If a visitor let go of the rope, would they bury him (or possibly her) in
a disused pocket of this warren?
A
taxi dropped me in a shambolic area of the town to board a rickety bus for a
night trip to Uyuni. The night was cold, pale moonlight allowed vague perceptions
of the landscape gliding past my window. I
was unsure whether our bus was jostling along a genuine road or just inside a
dry riverbed.
Salar
de Uyuni
is an immense salt pan (12000 km2) and was part of a prehistoric salt
lake covering most of southwestern Bolivia. I went on a 4-wheel drive tour across this snow-white
expanse, where only high mountains indicate distant shores. It's now a national park just outside which lone groups of
shelters house people harvesting lime. An
attraction in this vastness simulating an icescape is a hotel totally built of
salt, including its furniture. Further
on, an island of jumbled rocks forested with giant cacti rises from the salt.

We stayed overnight in a village at the foot of Tunupa.
This volcano was hiding a stunning surprise in a cave overlooking a dry gully.
Brilliant morning sun warmed our rocky ascent, the saltpan reflecting and condensing the light, pretending to be a huge cloudbank below us. A blotch in it, 60 km away, indicated the island with the cacti forest.
We crawled into the cave. Crouching
against the walls, a group of mummified bodies wrapped in decaying material
stared at us from lifeless eye-sockets, seemingly untouched bowls and other
artefacts spread out before them.
Tupiza
is stuck in an area where a variety of weird landscape forms meet. The colourful canyons, monoliths, chasms, and eroding cliffs
might as well have been ripped from the national parks of the North American
South West and thrown together here. I
spent the fading daylight hour up on the plateau above Tupiza, watching a giant
"town of stone" change colour and shading.
Within
a day I dropped about 2000 m down from the arid Altiplano to verdant Salta,
a middle sized town at 1200 m, in North-Western Argentina.
I liked Salta's warm pleasant climate, its Mediterranean atmosphere, its
carefree spirit. The town basks in
a large fertile basin surrounded by mountains.
Picturesque quebradas (canyons), lush jungle, exciting
archaeological sites, colonial architectural gems, tobacco plantations and
vineyards, the daring "Train to the Clouds", are all within easy reach
of the city.
I
sampled a cross-section of the area's attractions, strange creations of rock
sculpted by nature in the Quebrada de Cayafate, artefacts created by
local artists, a ghost town with a German name, a variety of wines in the "bodega"

* **INFORMATION**:
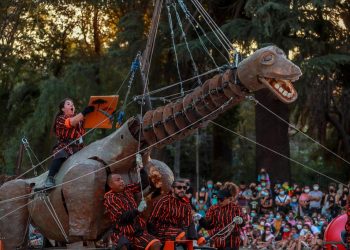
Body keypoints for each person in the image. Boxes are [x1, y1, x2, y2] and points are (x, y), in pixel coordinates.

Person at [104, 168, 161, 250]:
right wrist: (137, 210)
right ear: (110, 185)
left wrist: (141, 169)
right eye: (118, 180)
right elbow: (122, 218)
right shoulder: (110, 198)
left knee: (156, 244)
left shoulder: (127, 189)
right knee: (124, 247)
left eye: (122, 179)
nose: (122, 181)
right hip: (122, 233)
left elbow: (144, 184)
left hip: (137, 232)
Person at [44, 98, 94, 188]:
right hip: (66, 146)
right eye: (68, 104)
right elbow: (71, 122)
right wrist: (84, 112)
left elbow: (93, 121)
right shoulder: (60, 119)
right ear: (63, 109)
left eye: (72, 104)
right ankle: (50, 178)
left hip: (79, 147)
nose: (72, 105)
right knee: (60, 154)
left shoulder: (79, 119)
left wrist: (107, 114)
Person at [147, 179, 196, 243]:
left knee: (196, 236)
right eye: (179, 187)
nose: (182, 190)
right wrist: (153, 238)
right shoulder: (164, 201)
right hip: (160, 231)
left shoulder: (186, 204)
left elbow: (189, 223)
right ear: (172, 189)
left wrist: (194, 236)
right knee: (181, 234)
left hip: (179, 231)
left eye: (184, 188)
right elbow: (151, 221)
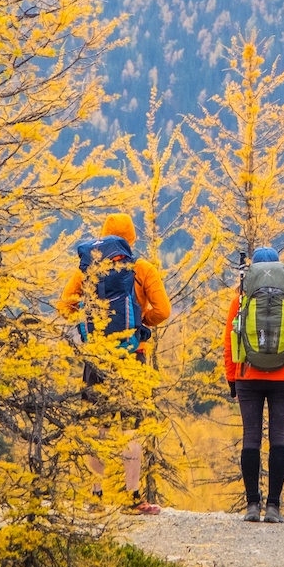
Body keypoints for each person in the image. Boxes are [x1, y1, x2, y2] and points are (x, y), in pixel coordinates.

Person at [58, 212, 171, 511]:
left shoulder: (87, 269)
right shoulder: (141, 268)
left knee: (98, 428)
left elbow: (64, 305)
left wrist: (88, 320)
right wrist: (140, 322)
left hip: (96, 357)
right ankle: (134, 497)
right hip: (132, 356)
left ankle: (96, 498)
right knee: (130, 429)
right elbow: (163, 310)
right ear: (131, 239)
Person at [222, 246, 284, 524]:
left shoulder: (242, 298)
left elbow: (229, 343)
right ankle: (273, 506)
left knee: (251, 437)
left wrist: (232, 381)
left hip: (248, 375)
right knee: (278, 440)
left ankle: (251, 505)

==

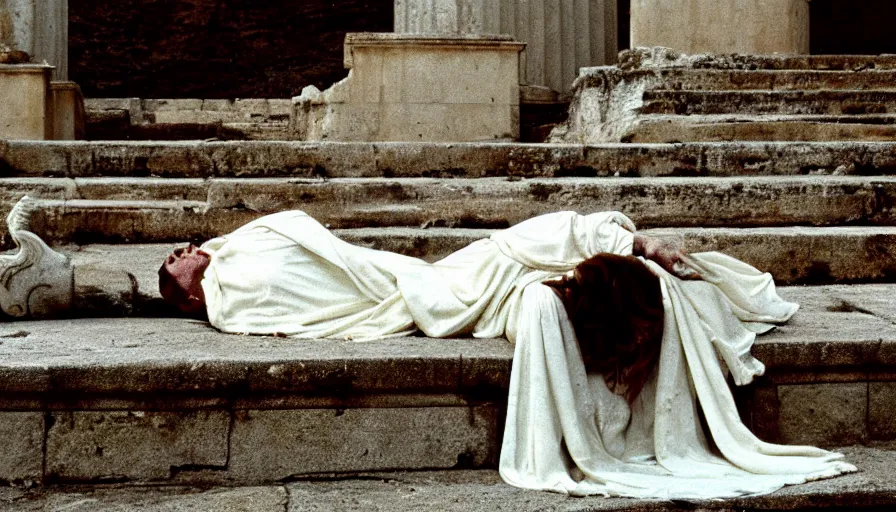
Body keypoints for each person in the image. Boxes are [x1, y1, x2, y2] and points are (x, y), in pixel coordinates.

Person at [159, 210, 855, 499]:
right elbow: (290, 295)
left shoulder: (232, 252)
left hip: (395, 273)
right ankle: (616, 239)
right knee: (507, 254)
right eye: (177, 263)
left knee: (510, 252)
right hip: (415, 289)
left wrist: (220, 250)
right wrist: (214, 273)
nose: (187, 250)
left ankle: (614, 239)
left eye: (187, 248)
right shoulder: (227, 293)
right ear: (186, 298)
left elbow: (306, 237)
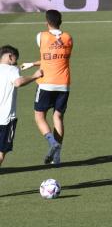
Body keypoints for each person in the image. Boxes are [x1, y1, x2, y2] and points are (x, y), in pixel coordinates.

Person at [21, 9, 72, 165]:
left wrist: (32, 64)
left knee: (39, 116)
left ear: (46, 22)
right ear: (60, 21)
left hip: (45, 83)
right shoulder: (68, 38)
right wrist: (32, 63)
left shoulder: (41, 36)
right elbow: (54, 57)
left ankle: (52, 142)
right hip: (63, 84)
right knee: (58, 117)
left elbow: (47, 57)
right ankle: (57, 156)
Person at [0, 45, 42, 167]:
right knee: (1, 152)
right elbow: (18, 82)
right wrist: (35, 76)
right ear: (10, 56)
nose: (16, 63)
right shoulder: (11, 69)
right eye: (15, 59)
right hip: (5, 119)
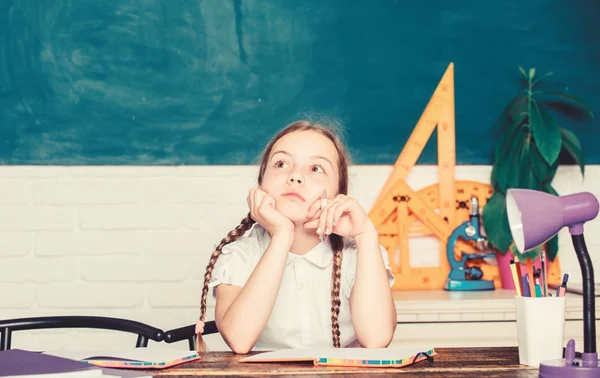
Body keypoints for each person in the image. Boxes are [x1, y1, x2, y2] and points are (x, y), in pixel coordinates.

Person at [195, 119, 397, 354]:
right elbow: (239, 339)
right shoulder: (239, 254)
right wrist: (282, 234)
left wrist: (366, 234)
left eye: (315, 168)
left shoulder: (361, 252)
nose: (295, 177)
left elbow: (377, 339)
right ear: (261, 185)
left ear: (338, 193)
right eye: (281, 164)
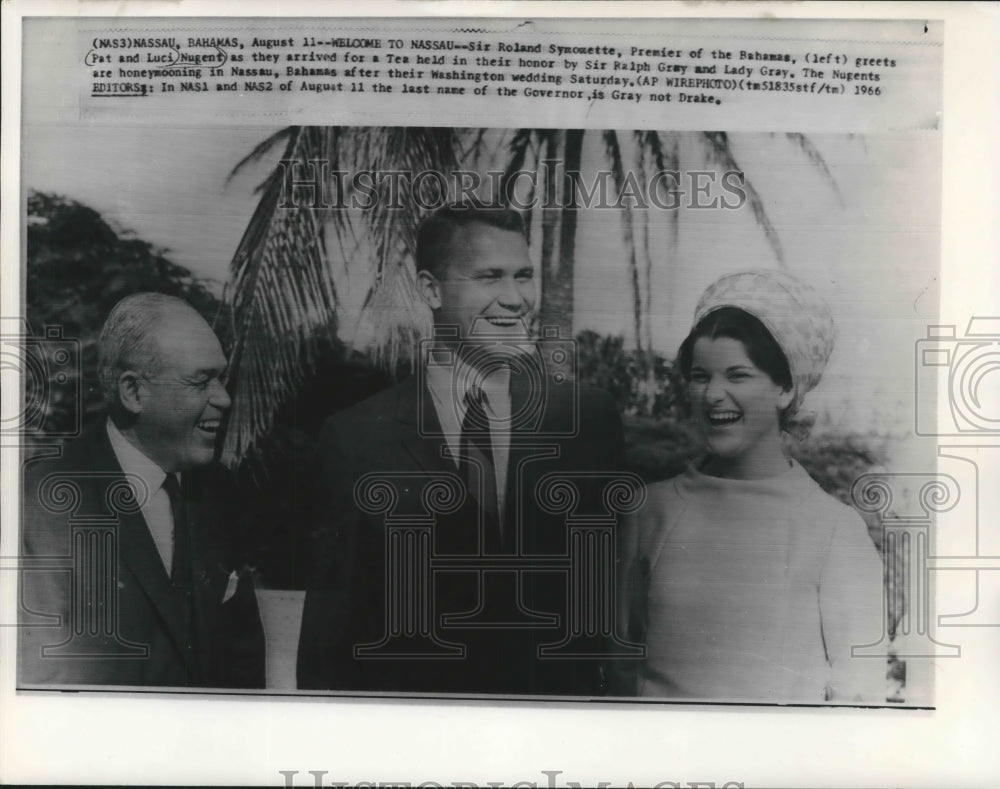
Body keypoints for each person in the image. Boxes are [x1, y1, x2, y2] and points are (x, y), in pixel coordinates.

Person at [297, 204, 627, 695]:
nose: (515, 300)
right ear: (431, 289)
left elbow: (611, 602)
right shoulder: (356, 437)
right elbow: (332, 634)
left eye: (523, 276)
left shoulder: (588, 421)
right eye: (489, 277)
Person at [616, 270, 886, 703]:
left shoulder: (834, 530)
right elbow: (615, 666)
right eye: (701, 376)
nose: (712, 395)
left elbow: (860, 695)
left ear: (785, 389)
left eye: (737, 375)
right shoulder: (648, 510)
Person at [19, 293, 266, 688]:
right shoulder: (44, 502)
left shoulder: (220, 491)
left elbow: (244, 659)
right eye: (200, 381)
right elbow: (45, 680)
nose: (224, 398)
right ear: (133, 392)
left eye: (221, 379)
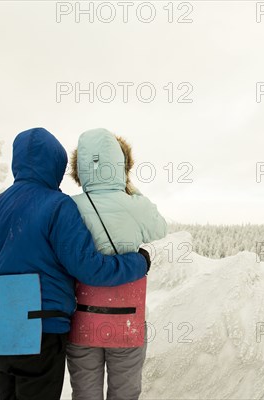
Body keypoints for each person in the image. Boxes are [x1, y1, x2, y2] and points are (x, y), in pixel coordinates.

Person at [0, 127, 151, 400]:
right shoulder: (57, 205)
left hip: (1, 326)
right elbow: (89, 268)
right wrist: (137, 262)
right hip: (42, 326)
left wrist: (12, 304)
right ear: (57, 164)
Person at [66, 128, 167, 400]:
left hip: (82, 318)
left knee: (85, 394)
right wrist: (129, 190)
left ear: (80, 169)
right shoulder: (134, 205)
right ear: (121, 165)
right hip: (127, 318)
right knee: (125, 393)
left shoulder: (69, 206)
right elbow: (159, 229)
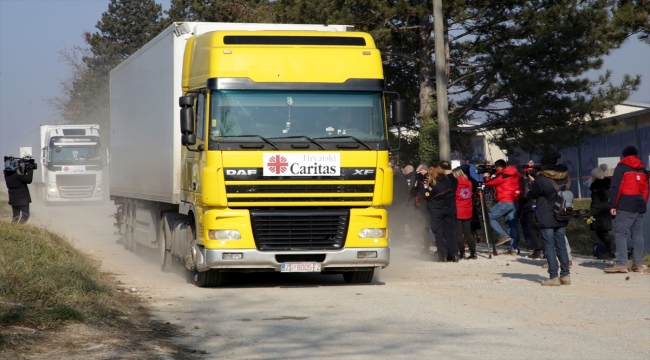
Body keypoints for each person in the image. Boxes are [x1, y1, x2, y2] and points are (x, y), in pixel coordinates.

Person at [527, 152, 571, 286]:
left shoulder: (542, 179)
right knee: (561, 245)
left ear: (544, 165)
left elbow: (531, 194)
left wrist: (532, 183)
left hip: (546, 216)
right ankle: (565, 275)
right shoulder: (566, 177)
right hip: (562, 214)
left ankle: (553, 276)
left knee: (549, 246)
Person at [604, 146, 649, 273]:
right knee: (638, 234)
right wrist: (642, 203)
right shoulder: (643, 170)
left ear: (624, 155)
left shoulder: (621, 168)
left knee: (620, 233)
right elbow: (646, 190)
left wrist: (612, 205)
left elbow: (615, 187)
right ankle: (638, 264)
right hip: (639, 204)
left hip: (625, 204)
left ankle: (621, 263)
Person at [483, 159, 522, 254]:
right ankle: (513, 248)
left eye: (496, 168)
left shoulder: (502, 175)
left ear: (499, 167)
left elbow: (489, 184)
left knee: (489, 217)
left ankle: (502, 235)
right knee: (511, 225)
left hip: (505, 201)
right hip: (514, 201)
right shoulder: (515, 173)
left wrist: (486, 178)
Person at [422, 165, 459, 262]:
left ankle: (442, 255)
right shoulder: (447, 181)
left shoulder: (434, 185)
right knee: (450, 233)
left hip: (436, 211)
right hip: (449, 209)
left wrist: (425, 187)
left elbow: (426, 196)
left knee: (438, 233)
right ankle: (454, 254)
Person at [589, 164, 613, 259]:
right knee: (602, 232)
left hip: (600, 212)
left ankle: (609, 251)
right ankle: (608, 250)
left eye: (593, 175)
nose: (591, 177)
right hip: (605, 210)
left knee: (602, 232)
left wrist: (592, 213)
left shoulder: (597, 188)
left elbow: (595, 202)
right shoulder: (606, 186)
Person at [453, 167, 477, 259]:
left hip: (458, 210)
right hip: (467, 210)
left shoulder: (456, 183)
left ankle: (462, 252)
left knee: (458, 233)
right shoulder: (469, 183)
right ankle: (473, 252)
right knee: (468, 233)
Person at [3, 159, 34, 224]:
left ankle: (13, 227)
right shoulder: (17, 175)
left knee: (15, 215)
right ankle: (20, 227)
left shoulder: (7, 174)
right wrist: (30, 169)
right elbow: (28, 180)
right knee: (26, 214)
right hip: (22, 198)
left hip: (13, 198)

* **QUESTIONS TO ANSWER**:
a – In the travel account, why did the salt pan look like a huge cloudbank during the climb up Tunupa? Answer in one to three sentences.
b – Answer these questions using the travel account, one answer per line:
(i) How large is Salar de Uyuni?
(ii) What is the hotel in the salt pan built of?
(iii) At what altitude does Salta lie?
c – Continue the travel account of Bolivia and northwestern Argentina from the point where it stops.

* **EXERCISE RESPONSES**:
a – The brilliant morning sun was shining on the salt pan, which reflected and condensed the light. From the rocky ascent, the bright expanse below therefore looked like a huge cloudbank.

b –
(i) 12000 km2
(ii) Salt, including its furniture
(iii) 1200 m

c –
of a vineyard, including wine making facilities and a wine making museum.
In one of the canyons I took off my sandals and climbed up several steep
rocky stories into a narrow amphitheatre. In
the sky, sheer walls formed a horseshoe created by an ancient waterfall.
I almost expected any moment thundering floods splashing down into the
now sand filled pool, but stillness lasted, I remained alone, no one had
followed me.
The
following day I first gorged myself on pretty remnants of Salta's colonial past
in the Cabildo museum. Then,
stripped to the waist, I climbed Cerro Bernardo in the heat of midday,
drank cold beer on the top, enjoying the view; descended by cable car.
Later in the afternoon I would get on a bus for a 24-hour journey to the Iguazu
Falls in the corner of Argentina, Paraguay, and Brazil.
The
Falls are like a beautiful dream. Do
you want me to give you an idea? I’m
afraid, that's hardly possible; you've got to see them yourself.
They are not the world's highest, but they carry the greatest volume of
water. They sweep out from the
jungle and tumble down into a riverine gorge in all shapes and sizes, creating
mini-landscapes of rocks and plants. Would
they scare off animals? Hardly.
Colourful butterflies jitter in the spray, Jote Black Head (birds)
flutter above. Above the Falls,
serenity reigns. I floated gently
in a boat down a sidearm of the river tucked away in the jungle, where the water
is eerily placid till a stone throw away from the gorge!
Another
boat ride was less peaceful. You
pay for being taken close to the cataracts at the bottom of the gorge.
Expecting a wet ride, I had taken off my shirt, but hadn't bargained for
being dunked. Just as well, my
financial reserves and my passport in my trousers were wrapped in plastic,
though not well enough for having a shower.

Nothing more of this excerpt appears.